**Assignment**
Render the lines of the items below as a Markdown table with the columns "No." and "Text", numbering each row and skipping blank lines. Leave the pictures out.

**Collected data entries**
.....

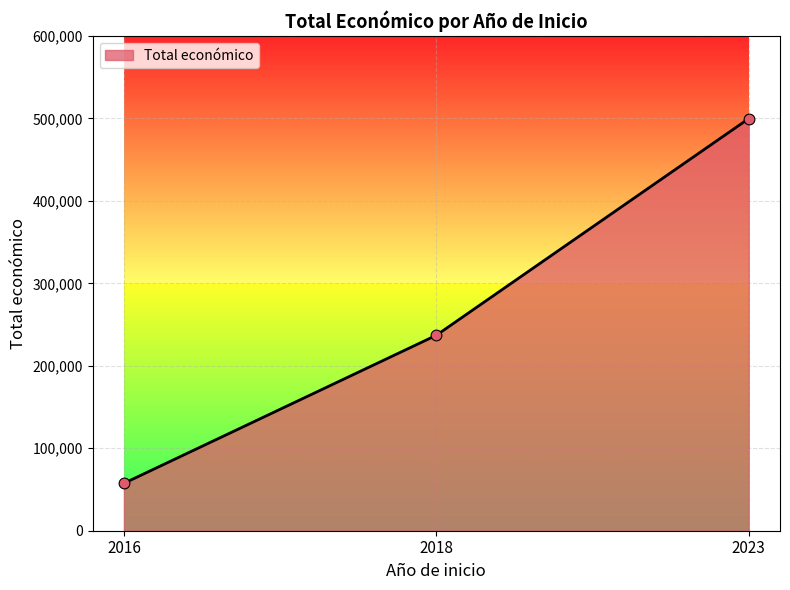

What is the change in value from 2016 to 2023?

+442368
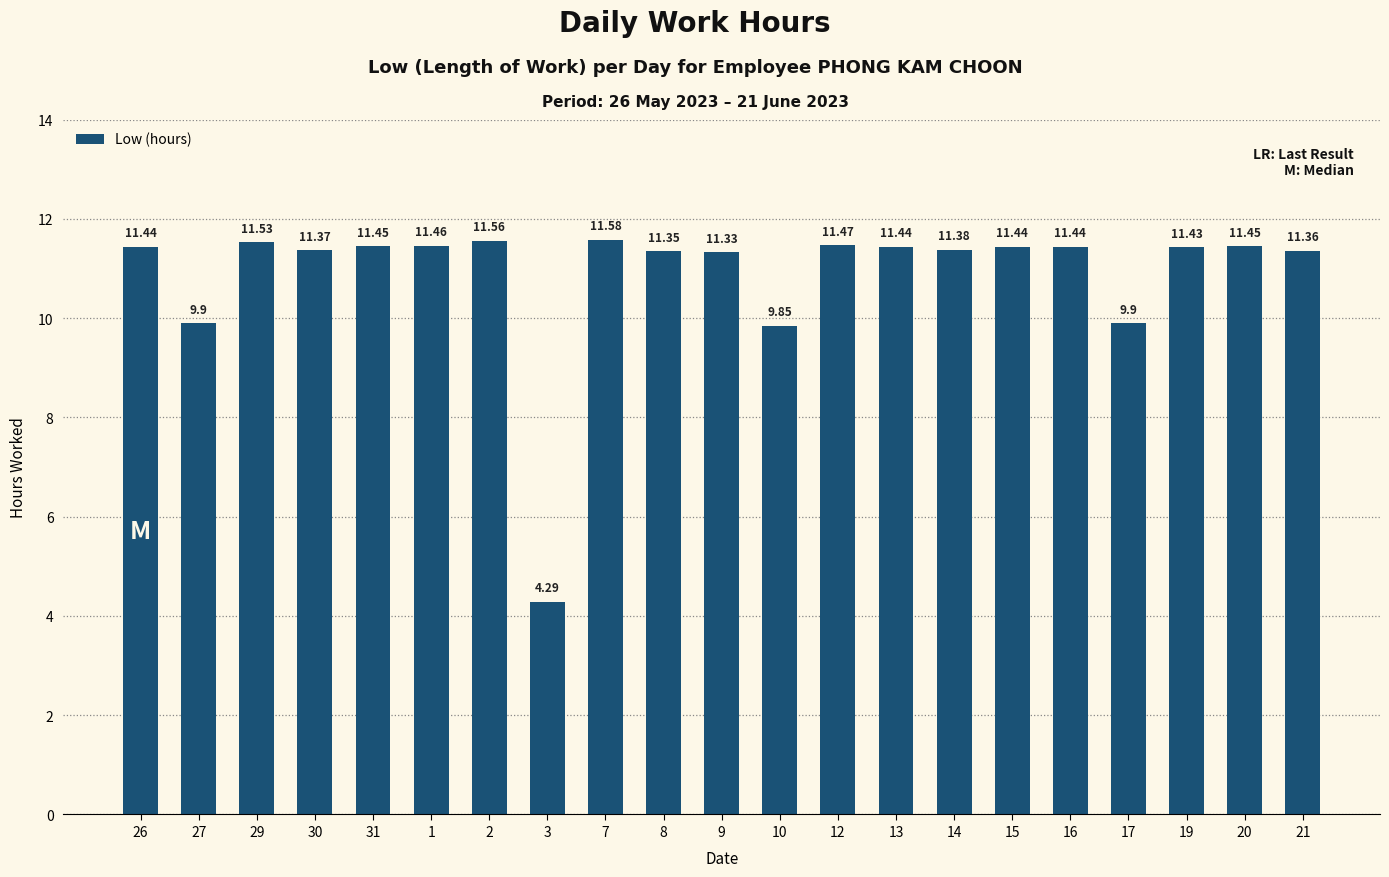

Approximately how many times larger is the value at 13 compared to 15?

1.0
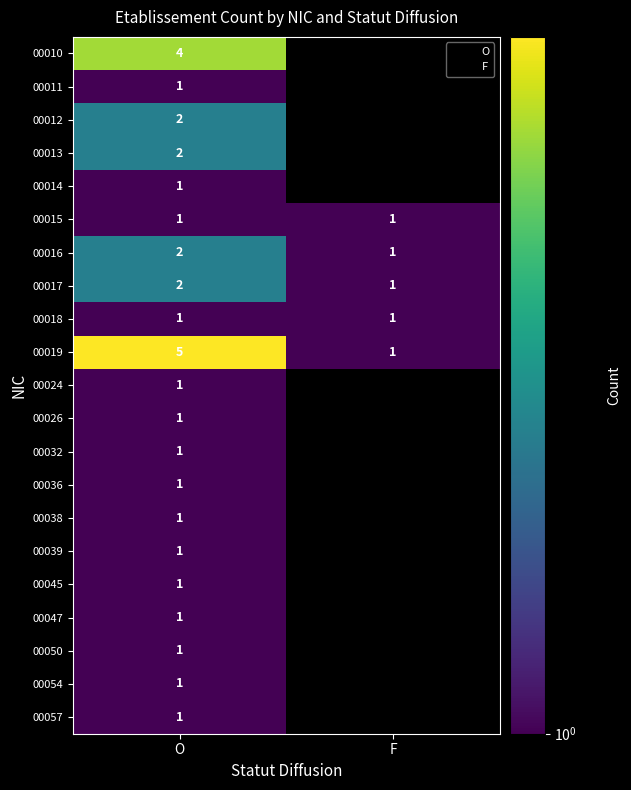

Is it true that 00011 equals 1.0 at O?

True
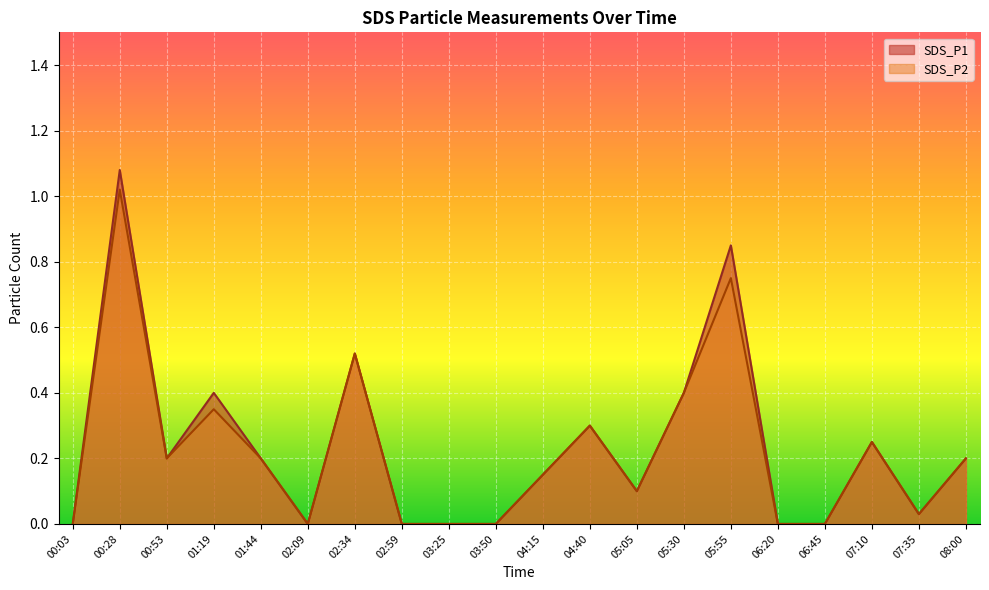

What is the difference between the maximum and second lowest values in the SDS_P2 series?

1.0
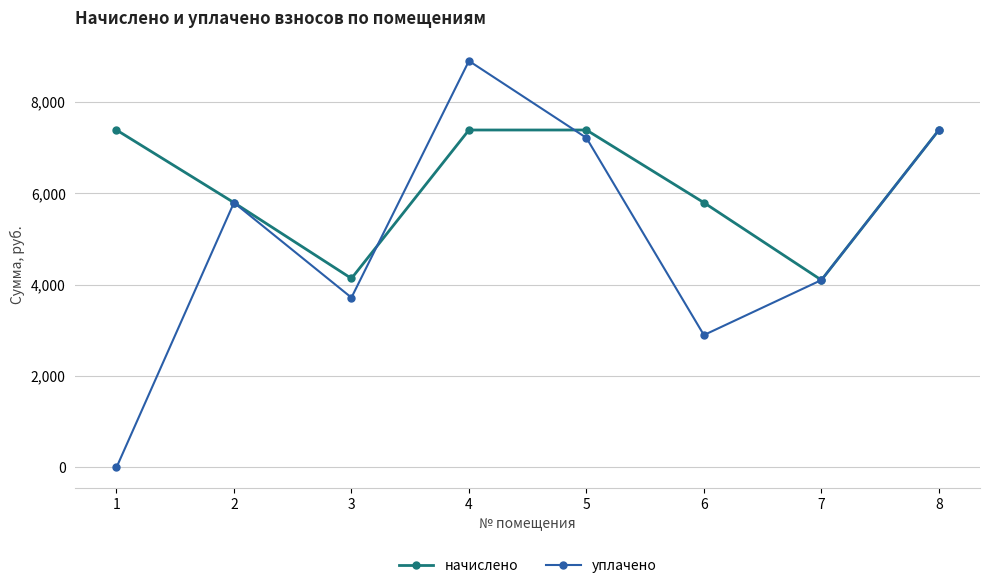

What is the spread (max minus min) of values at 3?

419.0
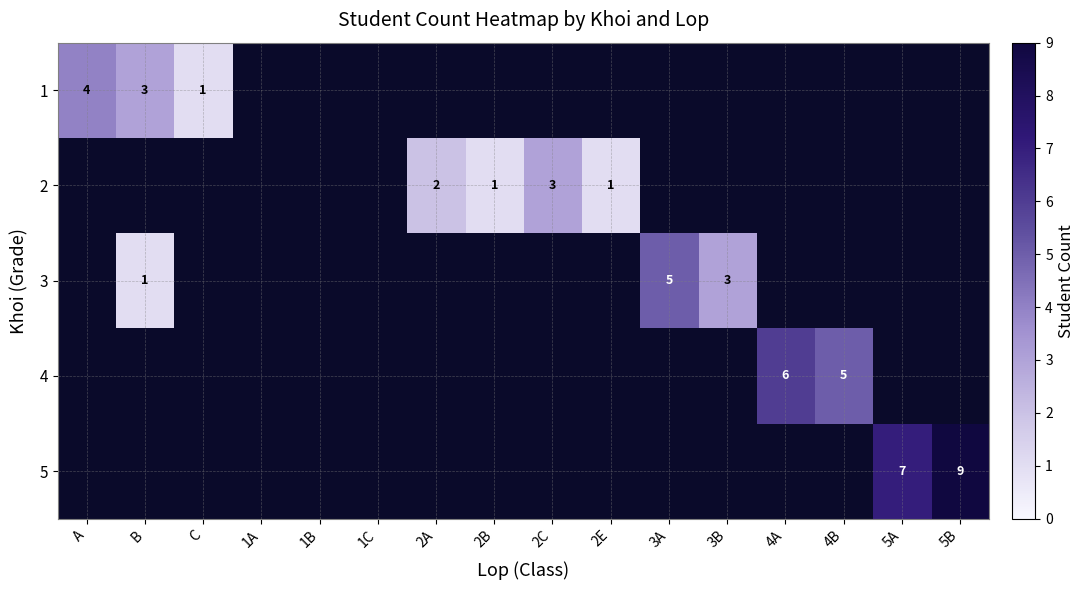

Is it true that 2 equals 1 at 2E?

True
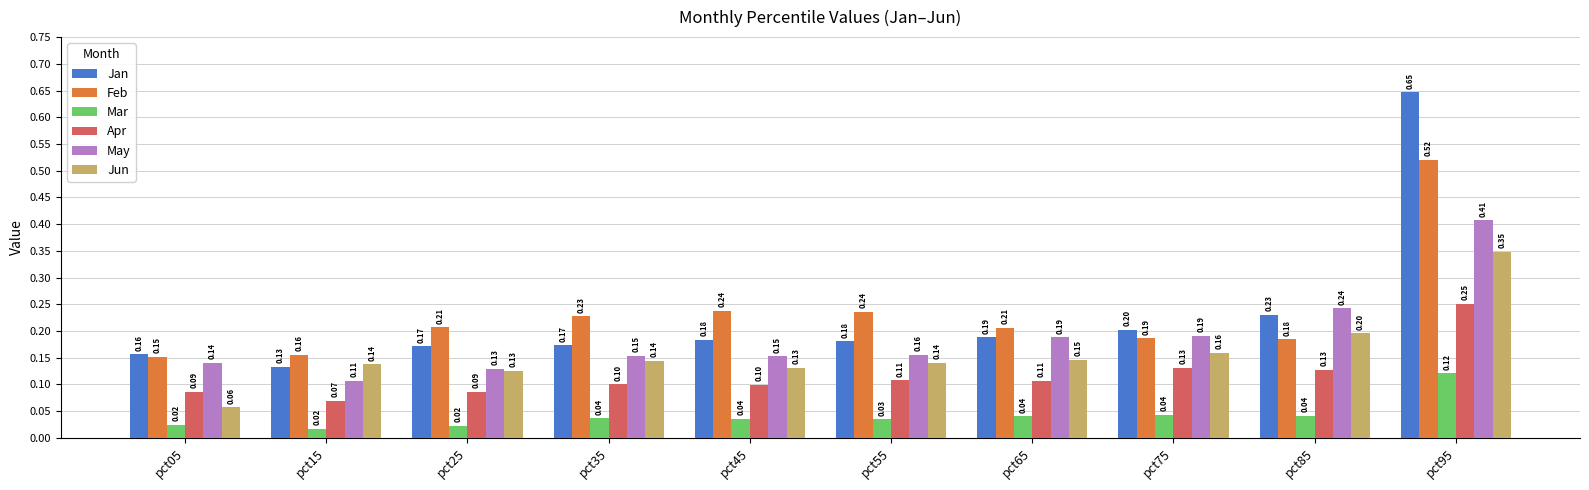

Rank the series by their maximum value, from highest to lowest.

Jan, Feb, May, Jun, Apr, Mar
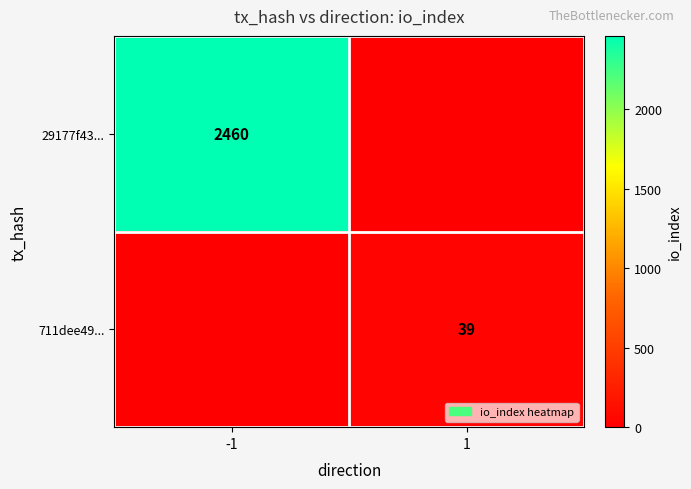

Is it true that 711dee49... equals 18 at 1?

False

.....

**Exercise solution**
| No. | Text |
|---|---|
| 1 | What is the change in value from 2016 to 2023? |
| 2 | +442368 |
| 3 | Approximately how many times larger is the value at 13 compared to 15? |
| 4 | 1.0 |
| 5 | Is it true that 00011 equals 1.0 at O? |
| 6 | True |
| 7 | What is the difference between the maximum and second lowest values in the SDS_P2 series? |
| 8 | 1.0 |
| 9 | What is the spread (max minus min) of values at 3? |
| 10 | 419.0 |
| 11 | Is it true that 2 equals 1 at 2E? |
| 12 | True |
| 13 | Rank the series by their maximum value, from highest to lowest. |
| 14 | Jan, Feb, May, Jun, Apr, Mar |
| 15 | Is it true that 711dee49... equals 18 at 1? |
| 16 | False |